▸ Extracted data
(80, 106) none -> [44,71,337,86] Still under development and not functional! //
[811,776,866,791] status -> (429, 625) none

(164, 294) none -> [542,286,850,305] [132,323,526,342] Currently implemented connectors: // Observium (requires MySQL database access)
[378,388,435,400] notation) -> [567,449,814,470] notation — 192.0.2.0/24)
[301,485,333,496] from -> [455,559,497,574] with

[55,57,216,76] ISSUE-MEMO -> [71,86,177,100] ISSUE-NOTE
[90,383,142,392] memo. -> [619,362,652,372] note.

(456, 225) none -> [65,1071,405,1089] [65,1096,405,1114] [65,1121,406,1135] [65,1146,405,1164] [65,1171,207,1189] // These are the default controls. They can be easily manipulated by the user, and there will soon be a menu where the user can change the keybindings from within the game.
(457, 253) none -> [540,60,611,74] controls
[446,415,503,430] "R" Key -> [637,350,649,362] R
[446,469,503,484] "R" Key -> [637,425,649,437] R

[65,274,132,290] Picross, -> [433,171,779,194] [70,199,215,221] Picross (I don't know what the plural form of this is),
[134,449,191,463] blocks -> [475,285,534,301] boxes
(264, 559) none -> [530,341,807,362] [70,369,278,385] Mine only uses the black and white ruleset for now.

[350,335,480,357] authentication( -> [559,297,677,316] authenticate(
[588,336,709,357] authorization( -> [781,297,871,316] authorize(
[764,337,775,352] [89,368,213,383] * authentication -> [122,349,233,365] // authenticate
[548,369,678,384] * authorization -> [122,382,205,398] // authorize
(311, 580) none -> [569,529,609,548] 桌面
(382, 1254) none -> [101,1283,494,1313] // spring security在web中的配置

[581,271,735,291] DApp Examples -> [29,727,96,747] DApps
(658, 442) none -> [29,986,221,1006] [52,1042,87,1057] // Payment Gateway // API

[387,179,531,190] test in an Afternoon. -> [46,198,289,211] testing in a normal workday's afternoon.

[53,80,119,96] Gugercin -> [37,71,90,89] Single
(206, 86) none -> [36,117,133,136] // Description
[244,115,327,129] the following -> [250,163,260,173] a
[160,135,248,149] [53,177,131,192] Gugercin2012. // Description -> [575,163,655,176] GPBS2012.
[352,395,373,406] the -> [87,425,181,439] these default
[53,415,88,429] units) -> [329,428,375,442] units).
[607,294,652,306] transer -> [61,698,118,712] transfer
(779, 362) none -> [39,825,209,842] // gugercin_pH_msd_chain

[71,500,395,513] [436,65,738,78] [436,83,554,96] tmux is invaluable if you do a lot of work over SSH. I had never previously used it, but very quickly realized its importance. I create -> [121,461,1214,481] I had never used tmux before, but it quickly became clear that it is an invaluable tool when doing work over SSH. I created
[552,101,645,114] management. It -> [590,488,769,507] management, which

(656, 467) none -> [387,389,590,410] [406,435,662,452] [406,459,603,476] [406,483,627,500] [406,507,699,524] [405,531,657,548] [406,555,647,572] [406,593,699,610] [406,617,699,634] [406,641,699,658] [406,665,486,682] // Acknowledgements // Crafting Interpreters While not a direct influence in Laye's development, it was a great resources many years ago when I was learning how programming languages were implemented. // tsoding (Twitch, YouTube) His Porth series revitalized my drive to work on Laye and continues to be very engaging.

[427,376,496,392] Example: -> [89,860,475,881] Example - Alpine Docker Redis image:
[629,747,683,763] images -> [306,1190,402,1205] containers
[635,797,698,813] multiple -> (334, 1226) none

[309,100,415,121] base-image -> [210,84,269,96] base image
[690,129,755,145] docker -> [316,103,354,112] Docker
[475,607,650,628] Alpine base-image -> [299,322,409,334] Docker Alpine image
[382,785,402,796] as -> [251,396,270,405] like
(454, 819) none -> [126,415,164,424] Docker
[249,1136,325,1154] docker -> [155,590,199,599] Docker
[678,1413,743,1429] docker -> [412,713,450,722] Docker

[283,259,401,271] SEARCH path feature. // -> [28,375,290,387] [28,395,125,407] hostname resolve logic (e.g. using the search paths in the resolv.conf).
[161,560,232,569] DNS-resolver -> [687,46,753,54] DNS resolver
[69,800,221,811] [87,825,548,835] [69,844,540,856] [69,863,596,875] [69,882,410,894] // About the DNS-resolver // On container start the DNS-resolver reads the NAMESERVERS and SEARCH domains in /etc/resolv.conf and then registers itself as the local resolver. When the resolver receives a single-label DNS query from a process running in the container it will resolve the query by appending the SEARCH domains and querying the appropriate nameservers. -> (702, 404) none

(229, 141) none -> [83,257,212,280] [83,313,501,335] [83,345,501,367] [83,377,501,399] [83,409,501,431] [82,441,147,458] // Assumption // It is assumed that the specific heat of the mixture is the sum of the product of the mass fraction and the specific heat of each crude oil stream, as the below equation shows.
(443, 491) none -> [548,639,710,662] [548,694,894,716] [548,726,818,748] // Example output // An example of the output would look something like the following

▸ Problem
Search the data above for the word "like" and show every line that has it.

▸ Your solution
[382,785,402,796] as -> [251,396,270,405] like
(443, 491) none -> [548,639,710,662] [548,694,894,716] [548,726,818,748] // Example output // An example of the output would look something like the following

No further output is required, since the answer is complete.